L'Eco del Monte e del Padule 9 agosto 2018 0
Nuovi spazi per la media distribuzione a Terricciola, insorge  Confesercenti

Terricciola, 9 agosto 2018 – Un nuovo insediamento della media distribuzione (con una superficie di vendita di circa 770 metri quadri) starebbe per essere approvato nel comune di Terricciola, in località La Rosa.

L’amministrazione comunale avrebbe infatti già avviato il procedimento per una variante urbanistica in grado di permettere l’apertura di questo nuovo lotto, ed a denunciarlo è la Confesercenti Toscana Nord Area Valdera, che ha debitamente presentato tutte le osservazioni ufficiali all’atto dell’amministrazione guidata dal sindaco Maria Antonietta Fais.

Crediamo che un nuova struttura di media-grande distribuzione nel comune di Terricciola sia l’ultima delle necessità – spiega il responsabile area pisana di Confesercenti Simone Romoli – Come è noto la rete commerciale tradizionale, in particolare quella dei piccoli paesi, soffre una crisi che perdura da anni e di cui non si vede la fine”.

A fronte di questa situazione le istituzioni dovrebbero tutelare la rete dei negozi di vicinato.
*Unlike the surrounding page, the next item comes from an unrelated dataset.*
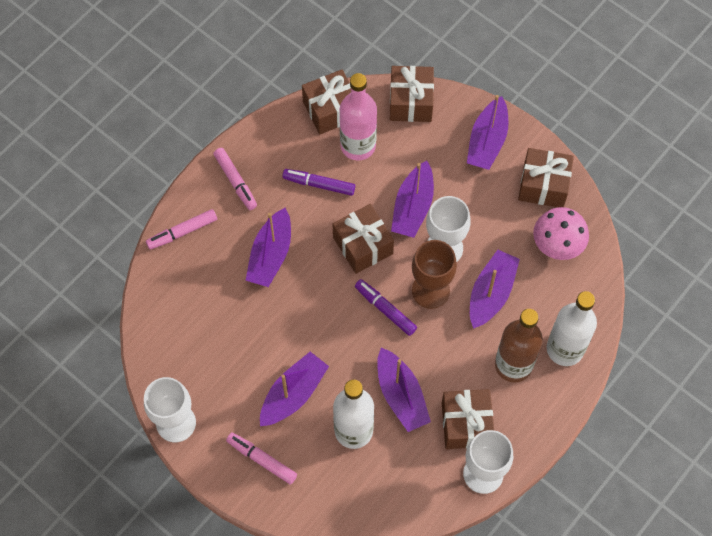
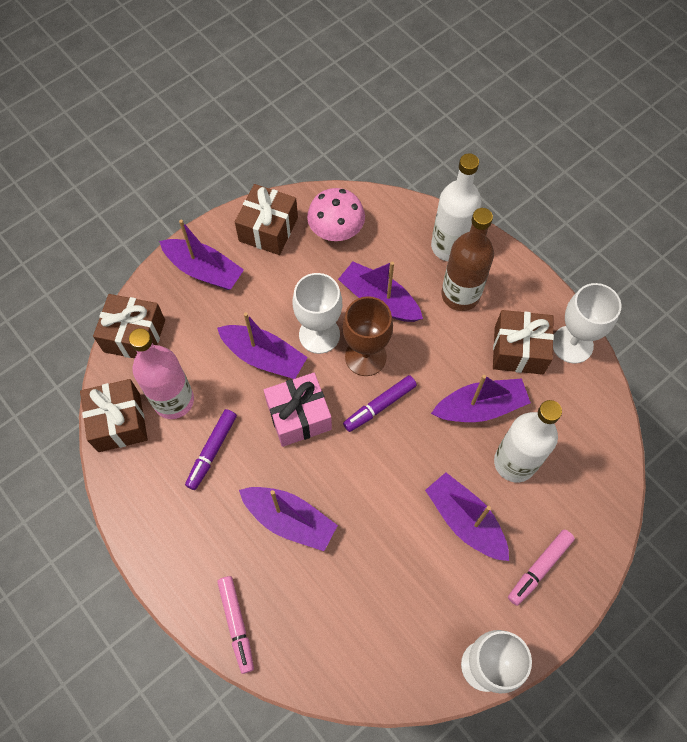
camera: 80 degrees left, 0 degrees up
(235, 181) = (184, 548): pink marker -> none
(362, 245) = (299, 416): brown gift -> pink gift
Infatti sono proprio i piccoli negozi a rendere vivace una strada, i borghi e adare sussistenza economica a tante famiglie”.

A Terricciola invece si preferisce dare il via libera a quasi 800 metri quadri di grande distribuzione in un territorio in cui, tra l’altro, da poco ha aperto un nuovo discount alimentare del colosso Md”. Romoli entra poi nel dettaglio del progetto: “L’adozione del progetto (la zona è quella di via Salaiola) ad ora prevede la realizzazione del solo “sottocomparto a1” in cui è prevista una media superficie di vendita di 770 mq, rimandando a tempo indefinito gran parte delle necessarie opere di urbanizzazione e delle restanti opere private; si darebbe quindi corso alla previsione di un intervento “cucito su misura” per l’ampliamento della già sovrabbondante offerta commerciale in località La Rosa – insiste il responsabile – con ulteriore edificazione di territorio per interventi della grande distribuzione e tutto ciò a fronte di numerosi immobili limitrofi abbandonati o dismessi”. Da qui la richiesta di Confesercenti Toscana Nord. “Una simile struttura, vista anche la sua posizione, finirebbe ancora una volta per drenare clienti ai negozi di vicinato del borgo di Terricciola ma anche dei comuni limitrofi come Peccioli o Capannoli. Per questo chiediamo all’amministrazione comunale di non attuare la previsione urbanistica, dando precedenza al riuso del patrimonio immobiliare dismesso o, in subordine, all’insediamento di volumi commerciali da adibire a soli esercizi di vicinato. Ciò rappresenterebbe un segnale importante e concreto tramite il quale l’amministrazione, senza alcun costo, sosterebbe l’intera comunità commerciale”.